» 할 일
행의 처음부터 "write: 5,33"가 들어 있는 줄까지(양 끝 포함)를 다시 적되, "watch"를 "wristwatch"로 바꾸고 나머지는 그대로 두세요. 그림은 답에 넣지 마세요.

» 기록 발췌
:::::
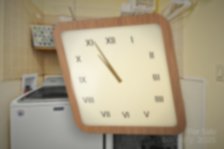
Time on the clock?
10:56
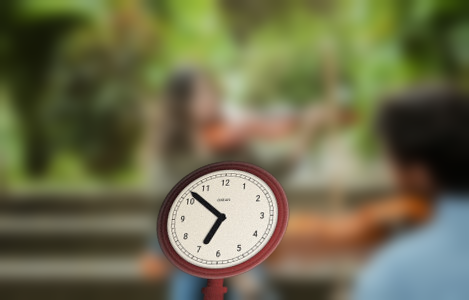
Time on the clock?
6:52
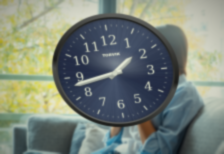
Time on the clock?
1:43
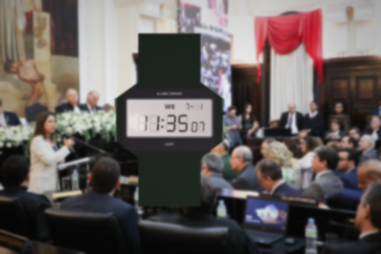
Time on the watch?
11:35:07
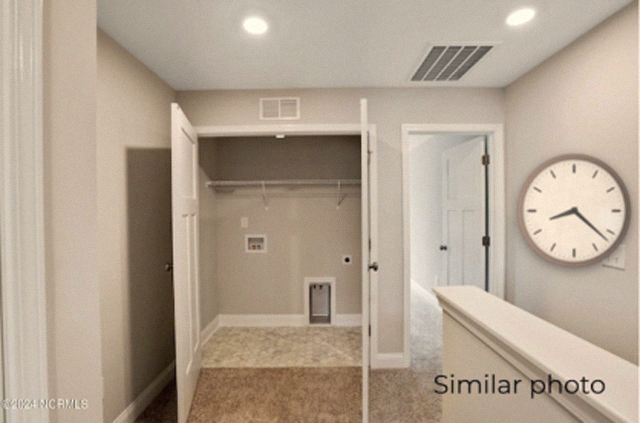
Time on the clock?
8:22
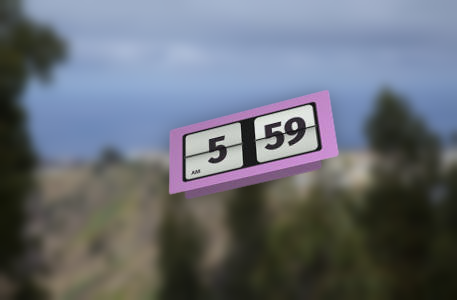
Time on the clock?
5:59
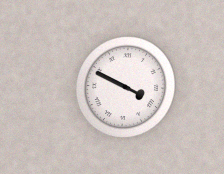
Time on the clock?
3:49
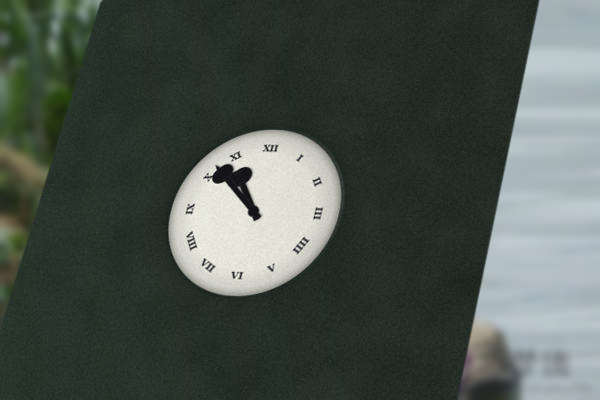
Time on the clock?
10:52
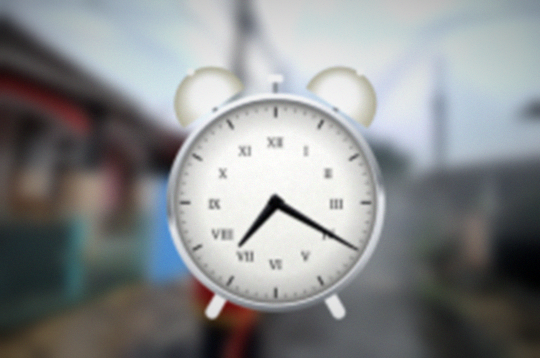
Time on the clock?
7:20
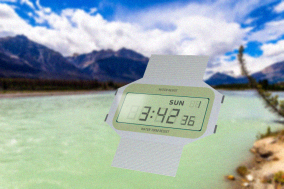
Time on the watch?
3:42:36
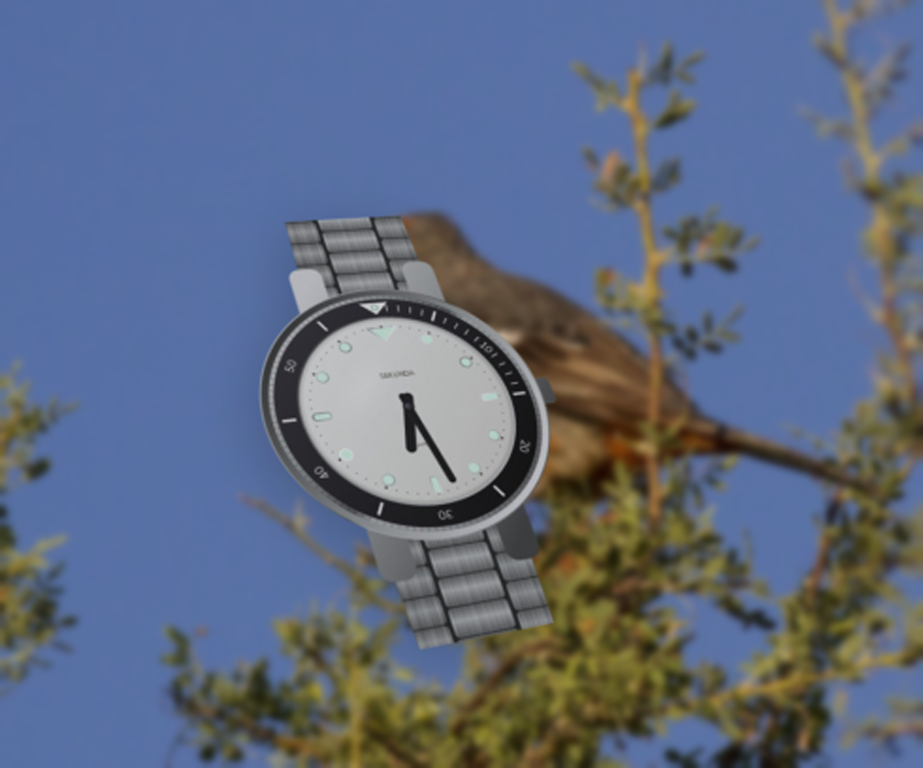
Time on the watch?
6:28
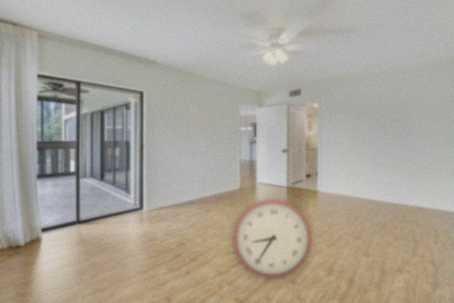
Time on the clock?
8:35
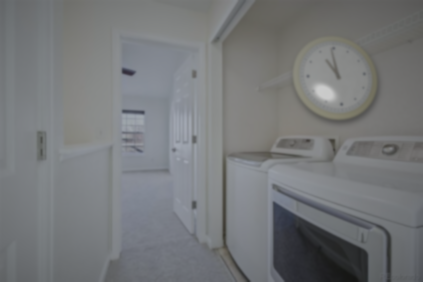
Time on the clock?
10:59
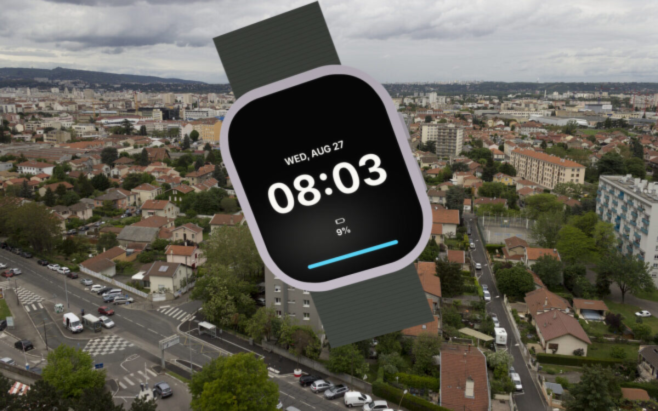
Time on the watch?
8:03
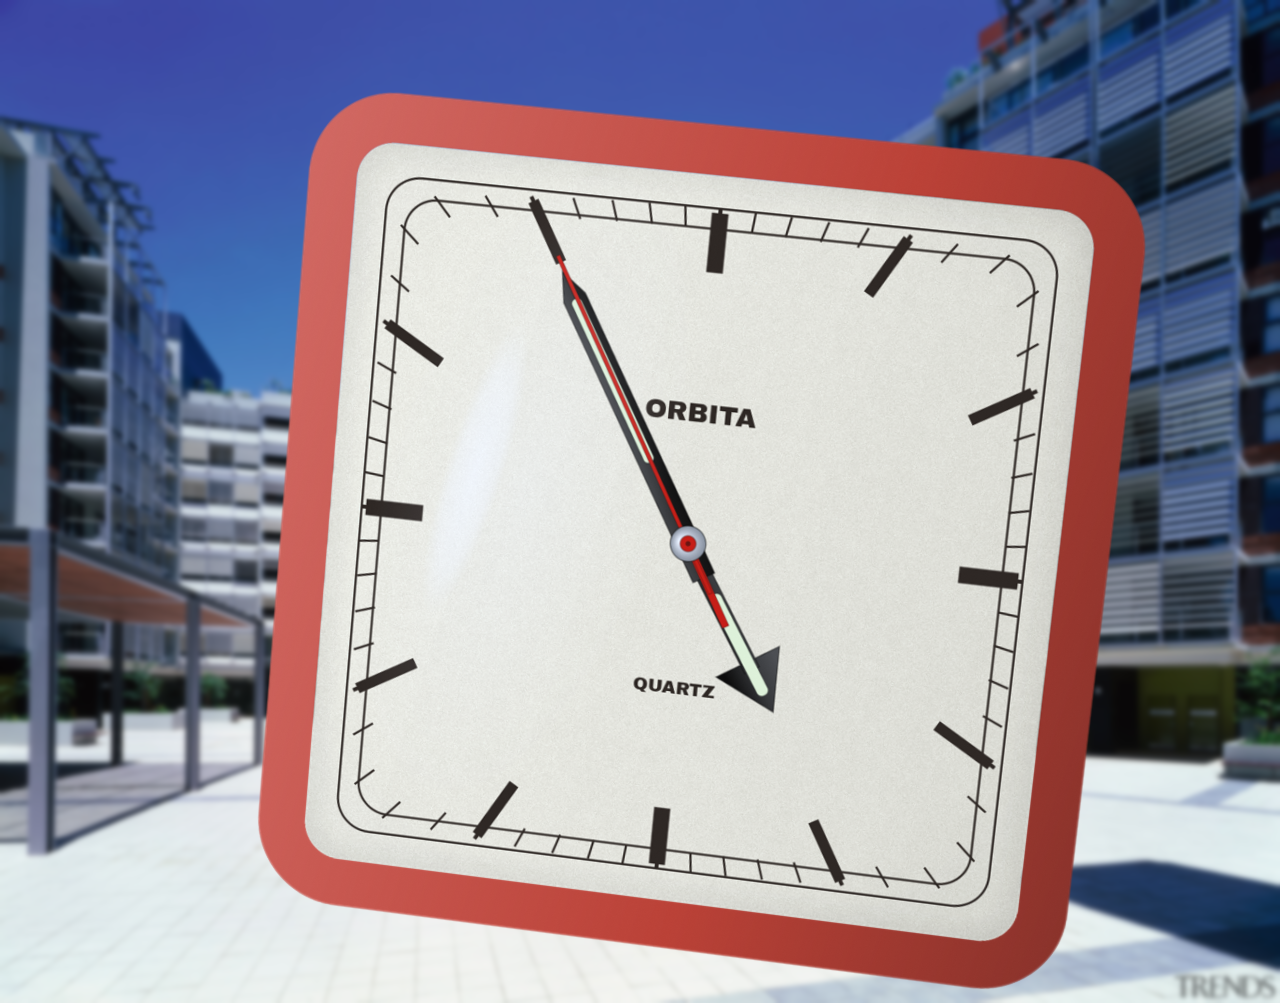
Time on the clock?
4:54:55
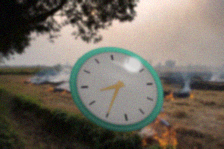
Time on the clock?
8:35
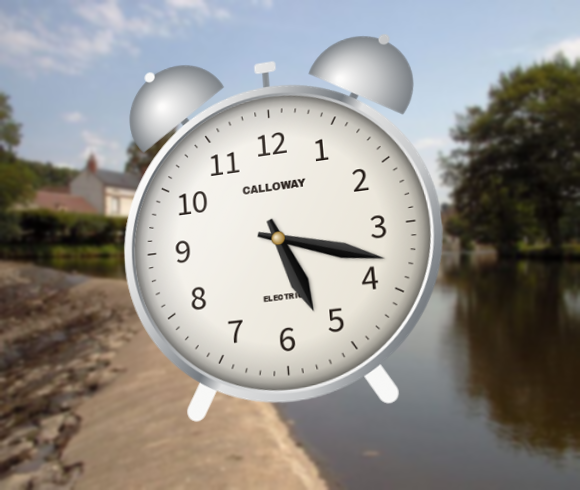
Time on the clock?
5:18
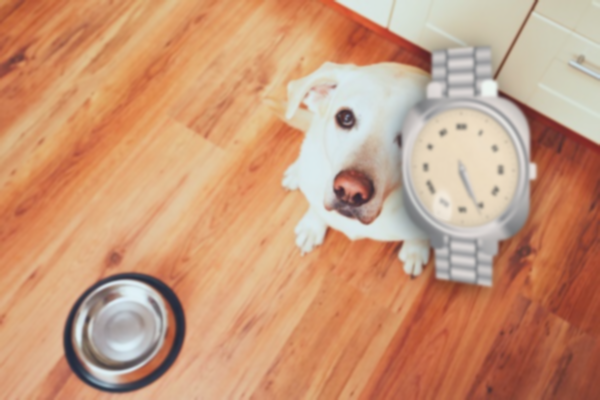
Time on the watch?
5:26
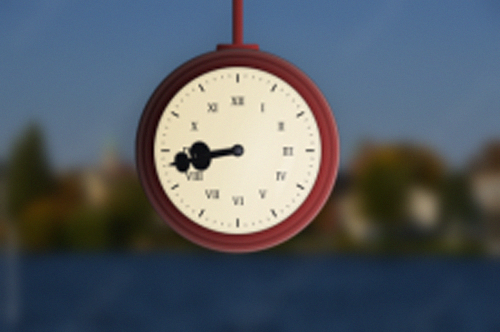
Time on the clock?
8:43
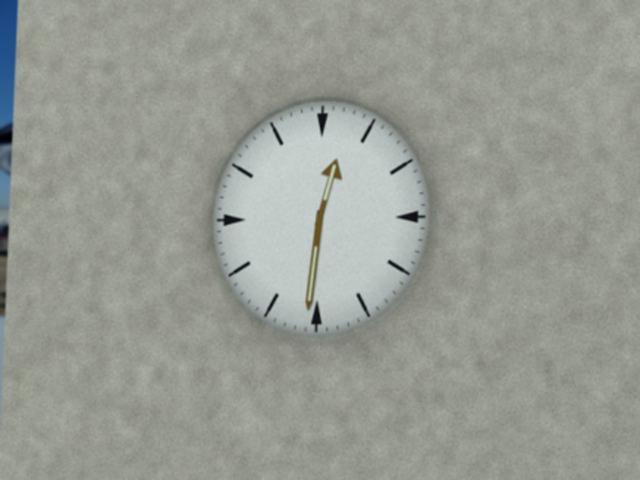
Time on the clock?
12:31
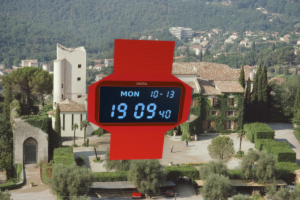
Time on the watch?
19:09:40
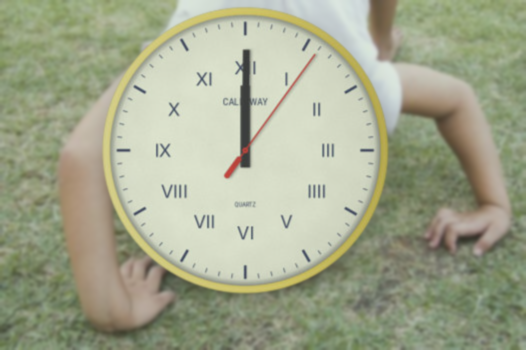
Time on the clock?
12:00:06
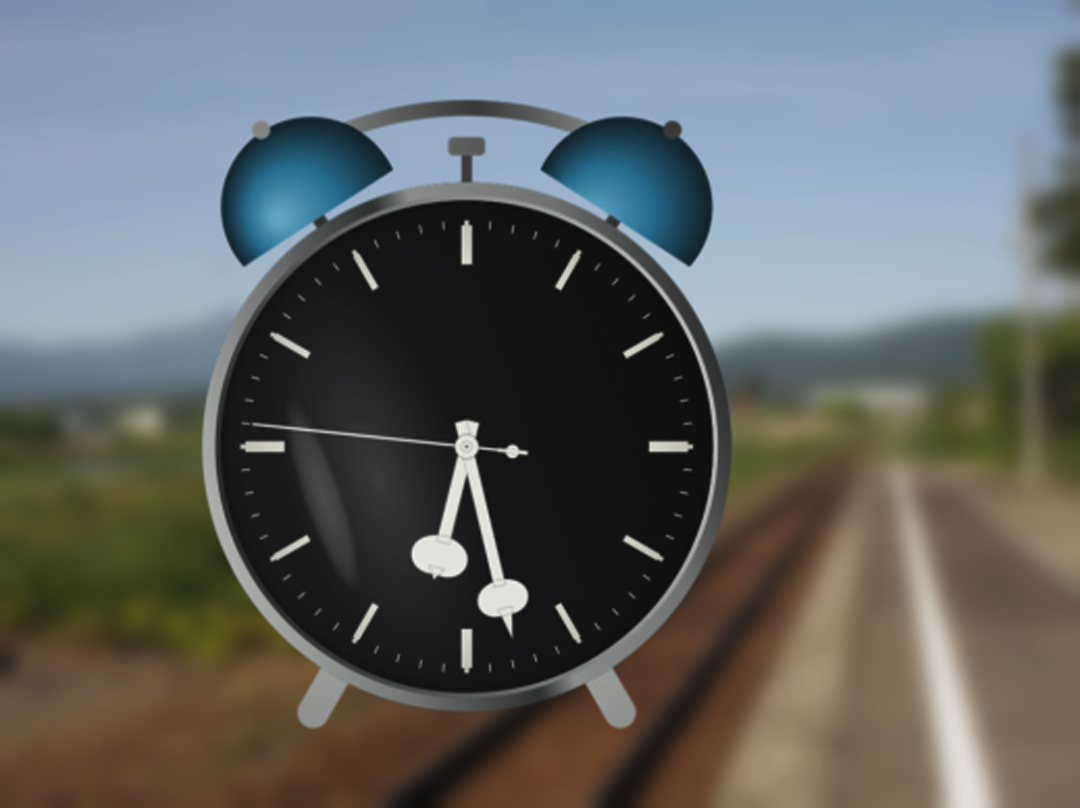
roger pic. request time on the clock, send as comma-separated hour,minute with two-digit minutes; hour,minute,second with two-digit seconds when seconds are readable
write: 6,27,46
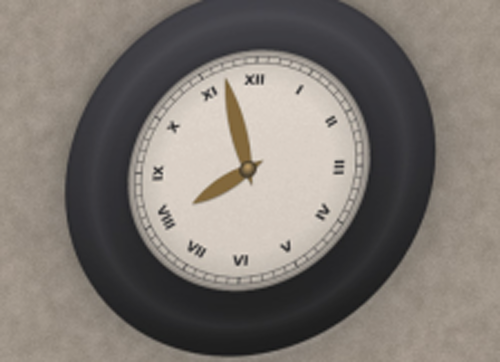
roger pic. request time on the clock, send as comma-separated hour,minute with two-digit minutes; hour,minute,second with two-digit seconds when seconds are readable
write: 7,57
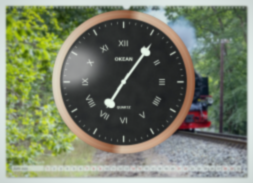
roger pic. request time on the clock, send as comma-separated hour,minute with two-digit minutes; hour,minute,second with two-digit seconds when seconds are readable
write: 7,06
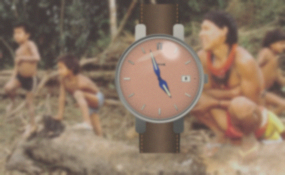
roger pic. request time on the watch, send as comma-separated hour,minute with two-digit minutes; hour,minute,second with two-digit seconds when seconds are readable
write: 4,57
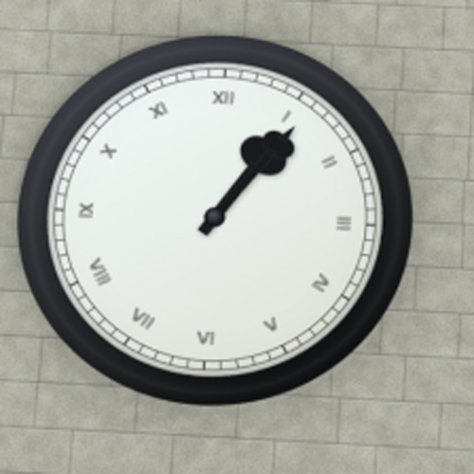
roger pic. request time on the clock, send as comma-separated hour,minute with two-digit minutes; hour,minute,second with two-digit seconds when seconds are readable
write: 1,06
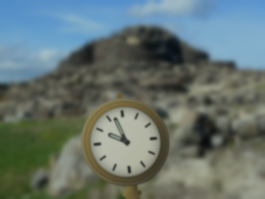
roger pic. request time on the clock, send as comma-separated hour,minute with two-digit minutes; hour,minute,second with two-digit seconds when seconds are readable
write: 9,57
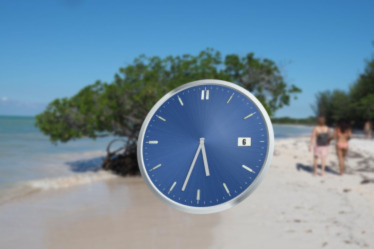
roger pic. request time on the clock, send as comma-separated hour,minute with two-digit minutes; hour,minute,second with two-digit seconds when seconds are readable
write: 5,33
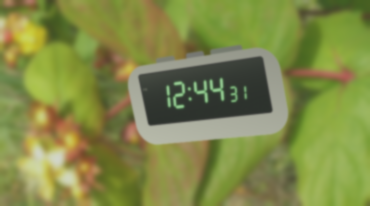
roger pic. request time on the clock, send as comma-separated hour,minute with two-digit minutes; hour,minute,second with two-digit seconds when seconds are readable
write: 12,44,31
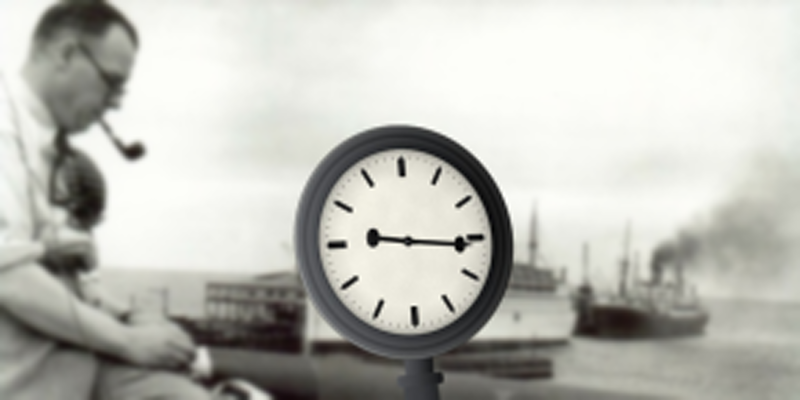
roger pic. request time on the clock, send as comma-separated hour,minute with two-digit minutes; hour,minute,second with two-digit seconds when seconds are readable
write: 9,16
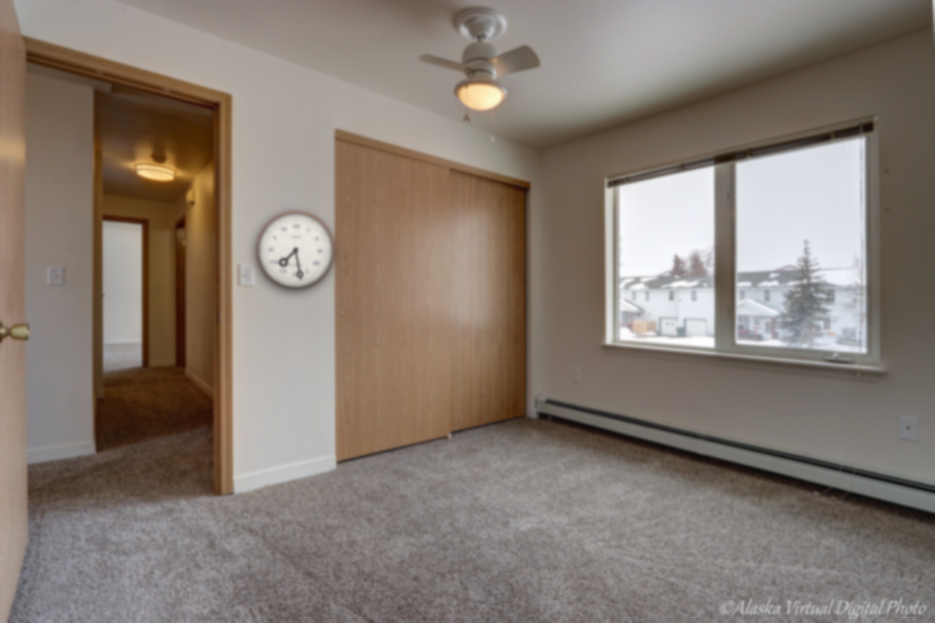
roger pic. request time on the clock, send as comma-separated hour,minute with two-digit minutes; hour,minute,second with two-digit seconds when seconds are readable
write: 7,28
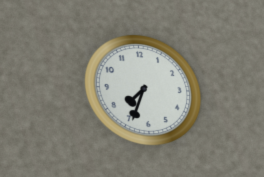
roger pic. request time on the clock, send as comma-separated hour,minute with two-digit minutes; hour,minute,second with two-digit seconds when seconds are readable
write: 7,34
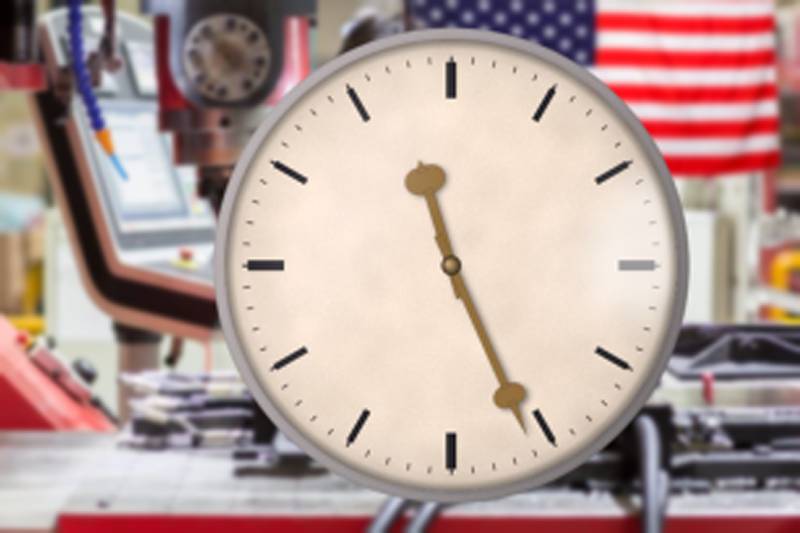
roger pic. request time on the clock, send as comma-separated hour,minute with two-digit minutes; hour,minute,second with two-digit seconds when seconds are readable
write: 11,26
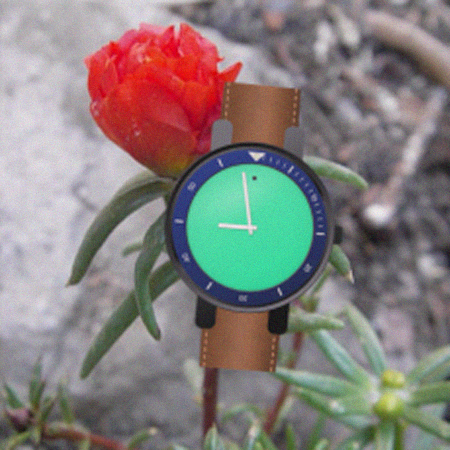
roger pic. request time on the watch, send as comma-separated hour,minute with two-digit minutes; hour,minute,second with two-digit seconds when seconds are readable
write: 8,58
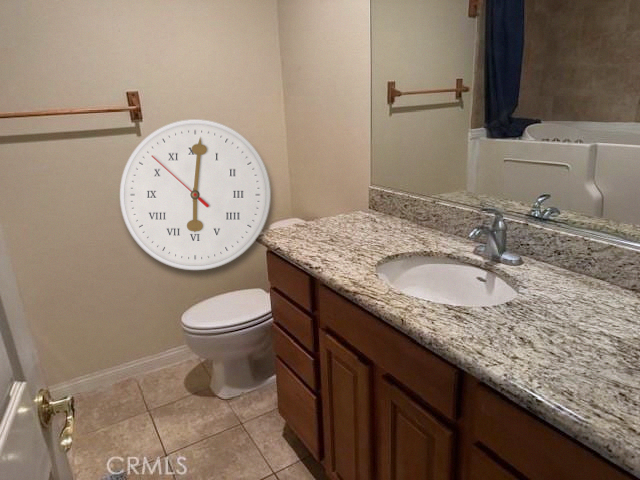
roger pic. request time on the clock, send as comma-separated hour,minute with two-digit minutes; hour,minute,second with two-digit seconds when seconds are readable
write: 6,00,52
:::::
» 과제 답안
Time on the clock?
10:56
Time on the clock?
6:52
Time on the clock?
1:43
Time on the wristwatch?
11:35:07
Time on the clock?
8:22
Time on the clock?
5:59
Time on the clock?
3:49
Time on the clock?
10:52
Time on the clock?
7:20
Time on the wristwatch?
3:42:36
Time on the wristwatch?
6:28
Time on the clock?
8:35
Time on the clock?
10:59
Time on the wristwatch?
8:03
Time on the clock?
4:54:55
Time on the clock?
8:35
Time on the clock?
5:18
Time on the wristwatch?
5:26
Time on the clock?
8:43
Time on the clock?
12:31
Time on the wristwatch?
19:09:40
Time on the clock?
12:00:06
roger pic. request time on the clock, send as comma-separated hour,minute with two-digit minutes; hour,minute,second with two-digit seconds when seconds are readable
write: 6,27,46
roger pic. request time on the clock, send as comma-separated hour,minute with two-digit minutes; hour,minute,second with two-digit seconds when seconds are readable
write: 7,57
roger pic. request time on the clock, send as comma-separated hour,minute with two-digit minutes; hour,minute,second with two-digit seconds when seconds are readable
write: 7,06
roger pic. request time on the wristwatch, send as comma-separated hour,minute with two-digit minutes; hour,minute,second with two-digit seconds when seconds are readable
write: 4,57
roger pic. request time on the clock, send as comma-separated hour,minute with two-digit minutes; hour,minute,second with two-digit seconds when seconds are readable
write: 1,06
roger pic. request time on the clock, send as comma-separated hour,minute with two-digit minutes; hour,minute,second with two-digit seconds when seconds are readable
write: 9,57
roger pic. request time on the clock, send as comma-separated hour,minute with two-digit minutes; hour,minute,second with two-digit seconds when seconds are readable
write: 5,33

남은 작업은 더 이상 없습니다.